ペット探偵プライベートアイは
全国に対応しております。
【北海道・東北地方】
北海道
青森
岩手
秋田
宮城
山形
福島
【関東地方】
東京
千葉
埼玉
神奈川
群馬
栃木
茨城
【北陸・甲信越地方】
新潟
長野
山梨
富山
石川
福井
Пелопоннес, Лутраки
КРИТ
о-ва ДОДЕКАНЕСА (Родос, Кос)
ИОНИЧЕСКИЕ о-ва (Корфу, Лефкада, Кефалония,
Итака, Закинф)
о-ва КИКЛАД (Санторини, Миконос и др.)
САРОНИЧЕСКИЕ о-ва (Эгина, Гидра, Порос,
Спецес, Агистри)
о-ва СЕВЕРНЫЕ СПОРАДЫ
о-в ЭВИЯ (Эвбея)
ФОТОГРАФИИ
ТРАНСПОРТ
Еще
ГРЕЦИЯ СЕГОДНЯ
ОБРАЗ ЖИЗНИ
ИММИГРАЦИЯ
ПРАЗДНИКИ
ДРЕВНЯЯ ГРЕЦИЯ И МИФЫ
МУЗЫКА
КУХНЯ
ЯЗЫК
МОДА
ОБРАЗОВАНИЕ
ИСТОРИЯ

---+---

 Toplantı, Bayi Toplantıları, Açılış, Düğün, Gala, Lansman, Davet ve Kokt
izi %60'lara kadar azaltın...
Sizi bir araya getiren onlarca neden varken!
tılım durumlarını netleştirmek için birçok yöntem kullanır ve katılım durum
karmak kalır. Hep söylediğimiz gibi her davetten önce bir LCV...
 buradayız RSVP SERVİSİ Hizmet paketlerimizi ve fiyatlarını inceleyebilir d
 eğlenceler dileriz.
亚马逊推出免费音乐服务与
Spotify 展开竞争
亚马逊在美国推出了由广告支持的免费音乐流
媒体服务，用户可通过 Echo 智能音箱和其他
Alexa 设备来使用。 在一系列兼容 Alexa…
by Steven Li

---+---

*TASK DETAILS*.
Please give the entries again, starting at the line that contains "Toplantı, Bayi Toplantıları, Açılış, Düğün, Gala, Lansman, Davet" and ending at the line that contains "亚马逊推出免费音乐服务与", and replace "Gala" with "Konser" while leaving everything else unchanged.

*YOUR SOLUTION*.
 Toplantı, Bayi Toplantıları, Açılış, Düğün, Konser, Lansman, Davet ve Kokt
izi %60'lara kadar azaltın...
Sizi bir araya getiren onlarca neden varken!
tılım durumlarını netleştirmek için birçok yöntem kullanır ve katılım durum
karmak kalır. Hep söylediğimiz gibi her davetten önce bir LCV...
 buradayız RSVP SERVİSİ Hizmet paketlerimizi ve fiyatlarını inceleyebilir d
 eğlenceler dileriz.
亚马逊推出免费音乐服务与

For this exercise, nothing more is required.